Now, if you haven’t done it, go back and listen to the song, keeping this all in mind. A picture’s painted with depth and color using only the broadest strokes of the brush, but you know everything you need to know. You have it all in your head. You interpret the music, the characters, and the bar in your own way. Though I’ve attached it, you don’t need the music video to show you any of these people. Frankly, my opinions and impressions differ from those presented. Especially about the “practicing politics.”
So why do I bring this up? As writers, we look at characterization as some daunting task. Every time we introduce a character, we feel the need to create everything about him or her. Our thoughts become centered on the twitch of the hand, the color and brand of their clothes, how they speak. What food they love. The thing is, we don’t need to share all those characteristics. 95% of that information will never have any practical use. So why worry about it?
I love Robert Jordan, and he will always be one of my favorite authors. But one of his weaknesses is the amount of detail he expects you to remember each time he introduces a city, a character, or anything else. Someday read The Wheel of Time. It’s a fantastic story with a great narrative, but the characterization can get heavy-handed. And I’ll admit it. Sometimes I ignore his descriptions and move on, making it all up in my head.
Now consider Orson Scott Card’s Ender’s Game. Give me the description of Ender, Graff, or Peter. It’s simple: Ender—shorter than average; Graff—thin, then fat, then thin again; Peter—taller than Ender, but otherwise an older version of his little brother.
Simple. Broad. Strokes.
I realize this is mostly a stylistic thing, but it’s something you should think on.
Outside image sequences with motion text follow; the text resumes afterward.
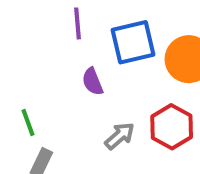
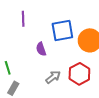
purple line: (77, 23) -> (23, 19), moved

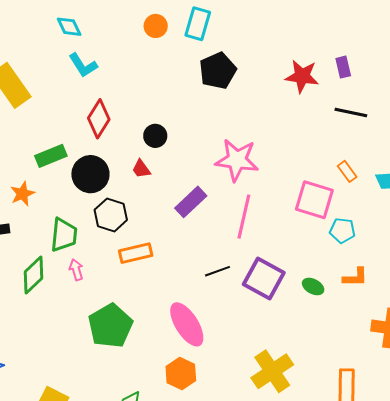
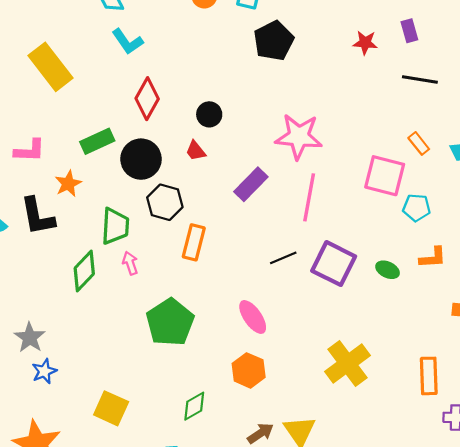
red star: (302, 76) -> (365, 43), size x0.7
orange rectangle: (136, 253) -> (194, 242), turned -60
pink ellipse: (187, 324) -> (253, 317), size x0.7

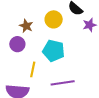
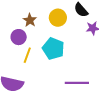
yellow line: (33, 69) -> (27, 55), moved
purple line: (63, 83) -> (77, 83), moved

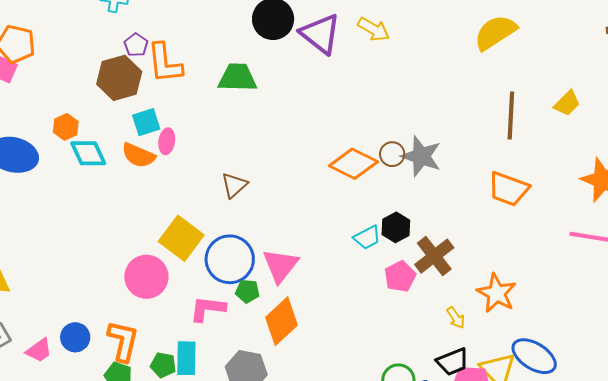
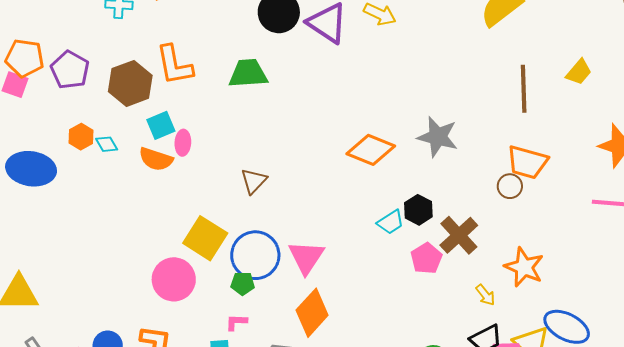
purple pentagon: (136, 45) -> (70, 70), moved, size x1.6
cyan diamond: (88, 153) -> (107, 144), moved, size x0.6
brown circle: (392, 154) -> (510, 186), moved
green pentagon: (247, 291) -> (243, 283), moved
pink L-shape: (208, 309) -> (236, 322), moved, size x0.6

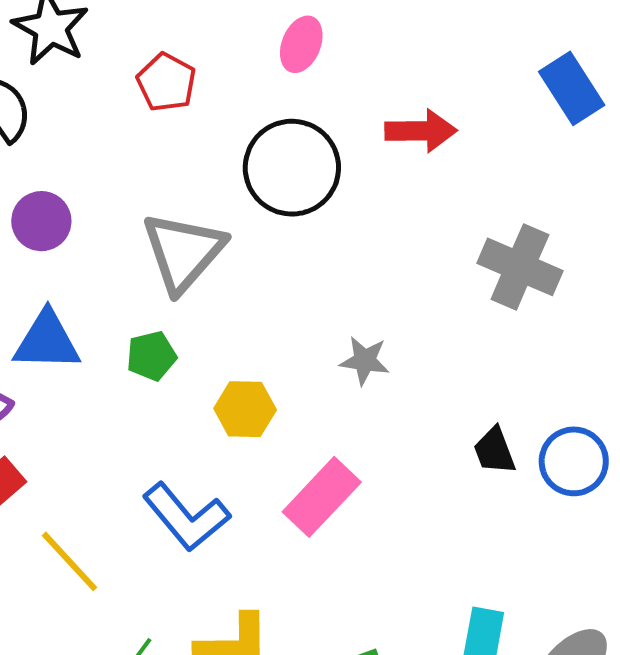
Everyday people and places don’t need paragraphs of description. Yet the more fantastical the concept, the more attention it deserves. The one exception to this rule that I’ve made up in my head is if what you’re describing holds a special significance—a wedding chapel, the murder weapon, that hobo who saw everything. But even still, you have to be careful to balance everything so that your description doesn’t stand out like a sore thumb. It takes some doing.
Myself, I tend to walk the middle ground. My main characters are hardly ever described. Stephanie has red hair and Daniel finds her beautiful. James has grey hair and a moustache. Daniel? Good luck figuring that one out, though he has a habit of comparing others to himself (i.e. thinner than him, taller than him, etc). I spend paragraphs describing an apartment where a body’s found, but write almost nothing about Daniel and Stephanie’s office. Mind you, this is also characterization of the speaker. How often would you describe every detail of your home to a stranger, compared to someplace unusual? It doesn’t happen. Your house is every day, mundane, but that murder room? Oh, that’s interesting.
I’ll leave you with this. It’s an actual description for one of the characters in my book. One of the whole two lines I spent on him. And it’s about all you need to know about him:
“The mousy speech sounded from behind me, and I turned to see exactly the type of man you would expect to own such a voice.”